There are countable cases of mental problems associated with those who are exceptionally talented. The belief that madness is linked with genius has been observed since ancient times. it is highly believed that to be creative requires a desire to cross the lines between rational and irrational thoughts. But in the same time many research studies suggested that people of high ability exhibited less incidence of mental illness and they showed quicker adjustments to life problems than average people. In our opinion, research studies that show direct link between madness and creativity are biased and their conclusions are based on the life of handful famous gifted people and creative artists who suffered from some mental problems. We believe that talented people are more linked to social problems and there is a relationship between creativity and emotional issues rather than mental illness. On the other hand, we should not ignore the fact that many psychiatric studies suggest that there are characteristics common to both creativity and madness like disturbance of mood, which includes high depression, suicide thoughts and bipolar disorder, and high tolerance for irrationality or deviance.
There is a thin line between the healthy creative thinking and the unhealthy psychotic thinking. This fine line can be easily crossed, from creativity to madness which appears to be like walking the edge between sanity and insanity. The real challenge is how to deal with the gifted to ensure that the line between their valued production and the destruction behavior not to be crossed.

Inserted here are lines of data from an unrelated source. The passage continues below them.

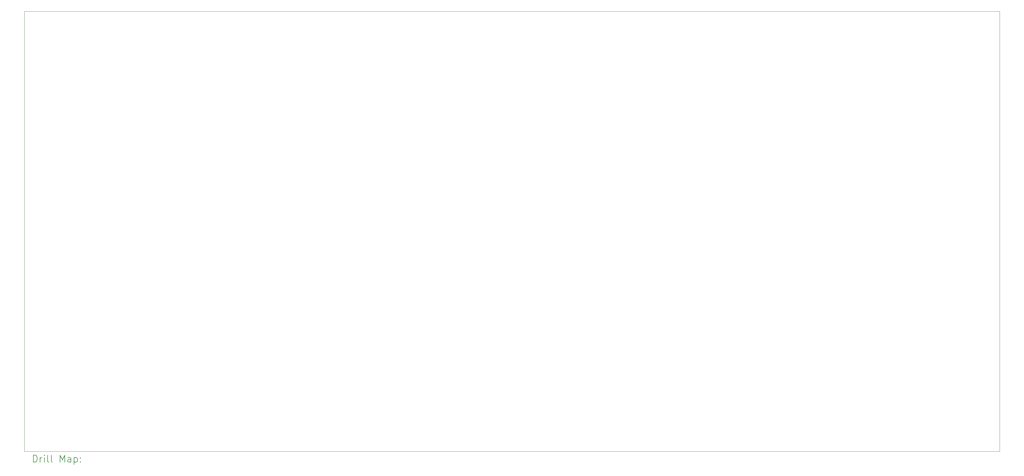
<source format=gbr>
%TF.GenerationSoftware,KiCad,Pcbnew,8.0.6*%
%TF.CreationDate,2025-04-07T11:21:34-07:00*%
%TF.ProjectId,csi_project,6373695f-7072-46f6-9a65-63742e6b6963,rev?*%
%TF.SameCoordinates,Original*%
%TF.FileFunction,Drillmap*%
%TF.FilePolarity,Positive*%
%FSLAX45Y45*%
G04 Gerber Fmt 4.5, Leading zero omitted, Abs format (unit mm)*
G04 Created by KiCad (PCBNEW 8.0.6) date 2025-04-07 11:21:34*
%MOMM*%
%LPD*%
G01*
G04 APERTURE LIST*
%ADD10C,0.050000*%
%ADD11C,0.200000*%
G04 APERTURE END LIST*
D10*
X29020000Y-580000D02*
X580000Y-580000D01*
X29020000Y-13420000D02*
X29020000Y-580000D01*
X580000Y-13420000D02*
X29020000Y-13420000D01*
X580000Y-580000D02*
X580000Y-13420000D01*
D11*
X838277Y-13733984D02*
X838277Y-13533984D01*
X838277Y-13533984D02*
X885896Y-13533984D01*
X885896Y-13533984D02*
X914467Y-13543508D01*
X914467Y-13543508D02*
X933515Y-13562555D01*
X933515Y-13562555D02*
X943039Y-13581603D01*
X943039Y-13581603D02*
X952562Y-13619698D01*
X952562Y-13619698D02*
X952562Y-13648269D01*
X952562Y-13648269D02*
X943039Y-13686365D01*
X943039Y-13686365D02*
X933515Y-13705412D01*
X933515Y-13705412D02*
X914467Y-13724460D01*
X914467Y-13724460D02*
X885896Y-13733984D01*
X885896Y-13733984D02*
X838277Y-13733984D01*
X1038277Y-13733984D02*
X1038277Y-13600650D01*
X1038277Y-13638746D02*
X1047801Y-13619698D01*
X1047801Y-13619698D02*
X1057324Y-13610174D01*
X1057324Y-13610174D02*
X1076372Y-13600650D01*
X1076372Y-13600650D02*
X1095420Y-13600650D01*
X1162086Y-13733984D02*
X1162086Y-13600650D01*
X1162086Y-13533984D02*
X1152563Y-13543508D01*
X1152563Y-13543508D02*
X1162086Y-13553031D01*
X1162086Y-13553031D02*
X1171610Y-13543508D01*
X1171610Y-13543508D02*
X1162086Y-13533984D01*
X1162086Y-13533984D02*
X1162086Y-13553031D01*
X1285896Y-13733984D02*
X1266848Y-13724460D01*
X1266848Y-13724460D02*
X1257324Y-13705412D01*
X1257324Y-13705412D02*
X1257324Y-13533984D01*
X1390658Y-13733984D02*
X1371610Y-13724460D01*
X1371610Y-13724460D02*
X1362086Y-13705412D01*
X1362086Y-13705412D02*
X1362086Y-13533984D01*
X1619229Y-13733984D02*
X1619229Y-13533984D01*
X1619229Y-13533984D02*
X1685896Y-13676841D01*
X1685896Y-13676841D02*
X1752562Y-13533984D01*
X1752562Y-13533984D02*
X1752562Y-13733984D01*
X1933515Y-13733984D02*
X1933515Y-13629222D01*
X1933515Y-13629222D02*
X1923991Y-13610174D01*
X1923991Y-13610174D02*
X1904943Y-13600650D01*
X1904943Y-13600650D02*
X1866848Y-13600650D01*
X1866848Y-13600650D02*
X1847801Y-13610174D01*
X1933515Y-13724460D02*
X1914467Y-13733984D01*
X1914467Y-13733984D02*
X1866848Y-13733984D01*
X1866848Y-13733984D02*
X1847801Y-13724460D01*
X1847801Y-13724460D02*
X1838277Y-13705412D01*
X1838277Y-13705412D02*
X1838277Y-13686365D01*
X1838277Y-13686365D02*
X1847801Y-13667317D01*
X1847801Y-13667317D02*
X1866848Y-13657793D01*
X1866848Y-13657793D02*
X1914467Y-13657793D01*
X1914467Y-13657793D02*
X1933515Y-13648269D01*
X2028753Y-13600650D02*
X2028753Y-13800650D01*
X2028753Y-13610174D02*
X2047801Y-13600650D01*
X2047801Y-13600650D02*
X2085896Y-13600650D01*
X2085896Y-13600650D02*
X2104944Y-13610174D01*
X2104944Y-13610174D02*
X2114467Y-13619698D01*
X2114467Y-13619698D02*
X2123991Y-13638746D01*
X2123991Y-13638746D02*
X2123991Y-13695888D01*
X2123991Y-13695888D02*
X2114467Y-13714936D01*
X2114467Y-13714936D02*
X2104944Y-13724460D01*
X2104944Y-13724460D02*
X2085896Y-13733984D01*
X2085896Y-13733984D02*
X2047801Y-13733984D01*
X2047801Y-13733984D02*
X2028753Y-13724460D01*
X2209705Y-13714936D02*
X2219229Y-13724460D01*
X2219229Y-13724460D02*
X2209705Y-13733984D01*
X2209705Y-13733984D02*
X2200182Y-13724460D01*
X2200182Y-13724460D02*
X2209705Y-13714936D01*
X2209705Y-13714936D02*
X2209705Y-13733984D01*
X2209705Y-13610174D02*
X2219229Y-13619698D01*
X2219229Y-13619698D02*
X2209705Y-13629222D01*
X2209705Y-13629222D02*
X2200182Y-13619698D01*
X2200182Y-13619698D02*
X2209705Y-13610174D01*
X2209705Y-13610174D02*
X2209705Y-13629222D01*
M02*

</source>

In our opinion, we should not ignore the link of certain types of psychological problems with creative production, but in the same time we should not ignore the fact that for each gifted individual observed with mental illness there are many more healthy gifted individuals. Although thinking processes of high creatives and those of psychotics may be appear similar on the surface, but they are very different fundamentally. Most of the creative people who were able to use their talents to create valued production, learn to work with other talented individuals, establish normal relationships and involve in various outside activities developed well as adults.
Our duty as teachers is to be aware of their emotional and social problems and to understand the unique challenges in teaching gifted kids. Many of them suffer from social miscues, anxiety to achieve, and extreme self-criticism. Some of them are underachieved, or when achieved, their achievements and work are not appreciated enough. These emotional problems can be developed into mental illnesses which may be found in highly creative people. We need to implement effective strategies to assist the young gifted to grow in a healthy positive environment. We must provide differentiated emotional support and mood management to help their social and emotional development. We need to understand that the creative thinking does often cause anxiety, which may affect their production so necessary accommodations is required to reduce anxiety. Sometimes, it is required to tolerate some degree of irrationality or deviance since such behaviors are more common among gifted students. However, we should not encourage the historical thoughts that link creativity with destructive deviant behaviors.